Une purgation des émotions (2/4)

Quelle est la part d’ombre que l’écrivain dévoile, à dessein ou malgré lui, à travers ses personnages, ces « egos expérimentaux » comme les qualifie Milan Kundera ? Dans L’art du roman, l’écrivain tchèque assigne au récit la fonction, pour l’auteur, de sortir de sa propre vie : « les personnages de mon roman sont mes propres possibilités qui ne se sont pas réalisées. C’est ce qui fait que je les aime tous et que tous m’effraient pareillement. Ils ont, les uns et les autres, franchi une frontière que je n’ai fait que contourner. »

Peter Pan fut-il le miroir de James Matthew Barrie, et l’objet d’une catharsis (cette « purgation des émotions » selon Aristote) permettant  à son créateur d’évacuer sa frustration de ne s’être jamais accompli en tant qu’adulte ? Un auteur qui aurait pu crier, tel Flaubert et son affirmation apocryphe sur sa madame Bovary, « Peter Pan, c’est moi ! ».

Quintessence du culte victorien de l’enfance, le garçon qui ne grandit pas naît en 1902 dans le roman Little White Bird : c’est un bébé âgé de quelques semaines à peine. Cette première apparition, dans cinq chapitres seulement (sur les vingt-six que compte le livre) est brutale, terrible, et annonce le personnage à venir :

« Je veux à présent revenir pour toujours auprès de ma mère ! »

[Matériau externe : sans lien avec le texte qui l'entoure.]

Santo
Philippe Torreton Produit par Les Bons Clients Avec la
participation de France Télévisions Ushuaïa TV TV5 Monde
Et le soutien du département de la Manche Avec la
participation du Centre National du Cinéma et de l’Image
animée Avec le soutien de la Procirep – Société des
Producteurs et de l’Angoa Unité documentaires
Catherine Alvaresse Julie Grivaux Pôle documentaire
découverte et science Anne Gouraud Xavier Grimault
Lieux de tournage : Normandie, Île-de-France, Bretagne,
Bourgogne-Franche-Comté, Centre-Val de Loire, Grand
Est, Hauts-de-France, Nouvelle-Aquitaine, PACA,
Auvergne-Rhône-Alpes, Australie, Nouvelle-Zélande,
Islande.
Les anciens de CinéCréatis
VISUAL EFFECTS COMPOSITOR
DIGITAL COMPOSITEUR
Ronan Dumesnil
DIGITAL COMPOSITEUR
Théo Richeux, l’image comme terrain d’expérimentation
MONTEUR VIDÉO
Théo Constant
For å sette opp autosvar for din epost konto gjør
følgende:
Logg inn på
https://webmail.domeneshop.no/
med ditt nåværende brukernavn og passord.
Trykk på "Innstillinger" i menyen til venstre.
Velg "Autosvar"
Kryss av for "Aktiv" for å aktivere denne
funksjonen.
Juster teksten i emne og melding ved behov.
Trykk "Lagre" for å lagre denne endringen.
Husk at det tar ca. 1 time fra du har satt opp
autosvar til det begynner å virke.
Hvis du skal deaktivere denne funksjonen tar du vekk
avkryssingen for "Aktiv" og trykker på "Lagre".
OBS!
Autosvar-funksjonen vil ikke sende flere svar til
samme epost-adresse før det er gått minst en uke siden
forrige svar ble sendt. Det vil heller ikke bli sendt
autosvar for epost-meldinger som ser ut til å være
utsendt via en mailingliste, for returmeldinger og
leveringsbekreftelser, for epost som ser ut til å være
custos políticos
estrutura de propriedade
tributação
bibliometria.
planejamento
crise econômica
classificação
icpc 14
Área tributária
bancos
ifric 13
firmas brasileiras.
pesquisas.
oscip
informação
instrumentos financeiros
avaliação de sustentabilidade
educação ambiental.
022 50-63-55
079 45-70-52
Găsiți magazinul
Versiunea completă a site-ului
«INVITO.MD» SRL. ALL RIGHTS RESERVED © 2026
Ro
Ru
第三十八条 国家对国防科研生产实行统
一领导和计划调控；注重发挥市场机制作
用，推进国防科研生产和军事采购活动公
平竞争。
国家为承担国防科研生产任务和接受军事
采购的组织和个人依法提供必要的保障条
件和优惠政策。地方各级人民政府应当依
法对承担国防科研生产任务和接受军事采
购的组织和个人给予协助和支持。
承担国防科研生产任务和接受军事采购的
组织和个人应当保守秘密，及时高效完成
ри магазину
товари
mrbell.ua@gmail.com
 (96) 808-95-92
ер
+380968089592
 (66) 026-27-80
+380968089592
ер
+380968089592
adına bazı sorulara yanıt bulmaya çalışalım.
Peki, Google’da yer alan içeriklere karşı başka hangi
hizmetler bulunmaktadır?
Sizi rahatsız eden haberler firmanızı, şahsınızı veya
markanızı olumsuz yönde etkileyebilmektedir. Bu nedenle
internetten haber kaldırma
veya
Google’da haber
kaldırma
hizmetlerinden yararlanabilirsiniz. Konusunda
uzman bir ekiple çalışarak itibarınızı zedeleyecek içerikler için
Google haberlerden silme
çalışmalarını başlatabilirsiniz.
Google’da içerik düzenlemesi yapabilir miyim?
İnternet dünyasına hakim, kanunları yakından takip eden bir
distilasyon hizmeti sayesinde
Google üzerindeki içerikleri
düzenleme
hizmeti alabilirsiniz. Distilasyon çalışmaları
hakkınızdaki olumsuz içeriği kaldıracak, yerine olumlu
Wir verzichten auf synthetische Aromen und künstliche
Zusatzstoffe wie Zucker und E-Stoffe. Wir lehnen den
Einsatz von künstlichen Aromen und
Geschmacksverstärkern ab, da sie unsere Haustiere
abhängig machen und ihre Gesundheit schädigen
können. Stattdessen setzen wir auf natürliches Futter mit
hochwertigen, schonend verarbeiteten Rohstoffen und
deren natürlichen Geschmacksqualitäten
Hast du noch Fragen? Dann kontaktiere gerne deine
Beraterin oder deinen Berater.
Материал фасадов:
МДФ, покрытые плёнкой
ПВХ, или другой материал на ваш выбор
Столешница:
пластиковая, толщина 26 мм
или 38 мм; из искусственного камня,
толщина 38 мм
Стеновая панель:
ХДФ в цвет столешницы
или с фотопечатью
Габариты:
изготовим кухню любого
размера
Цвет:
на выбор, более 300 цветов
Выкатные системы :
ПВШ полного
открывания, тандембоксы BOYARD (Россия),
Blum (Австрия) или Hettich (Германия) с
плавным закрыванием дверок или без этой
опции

(…) Il avait fini par être pressé, parce qu’il avait rêvé que sa mère pleurait, et qu’il connaissait le motif de son chagrin; un câlin de son merveilleux Peter la ferait bientôt sourire. Oh ! Il en était sûr, et il était si pressé de se blottir dans ses bras que, cette fois, il vola tout droit vers la fenêtre qui était toujours ouverte pour lui.

Mais la fenêtre était fermée, et on y avait mis des barreaux; en regardant à l’intérieur, il vit sa mère qui dormait paisiblement, en tenant dans ses bras un autre petit garçon. Peter appela, « Maman, Maman ! » mais elle ne l’entendit pas. Il martela en vain les barreaux de fer de ses petits bras. Sanglotant, il dut revenir vers les jardins, et plus jamais il ne revit sa mère chérie. 1

La rupture est brutale, définitive : Peter est orphelin, dès sa naissance, mais cette blessure sera la première et la dernière. Il refusera de devenir un adulte et d’accumuler, de subir, les traumatismes de la vie. Il est le symbole même de l’insouciance, du plaisir, de l’immortalité : je suis la jeunesse, je suis la joie !

Une certitude s’impose alors à nous : il y a plus de Peter Pan dans James Barrie, que de Barrie dans Peter Pan. L’auteur écossais était de petite taille, avait une voix claire et une pilosité peu développée; de son propre aveu2, l’auteur écossais entendait « rester un enfant ».

1. JM Barrie, Little White Bird; or, Adventures in Kensington Gardens, Kindle Editions, 2012, 362 pages (ma traduction).
2. dans ses notes pour le programme de Peter Pan, en représentation à Paris en 1908.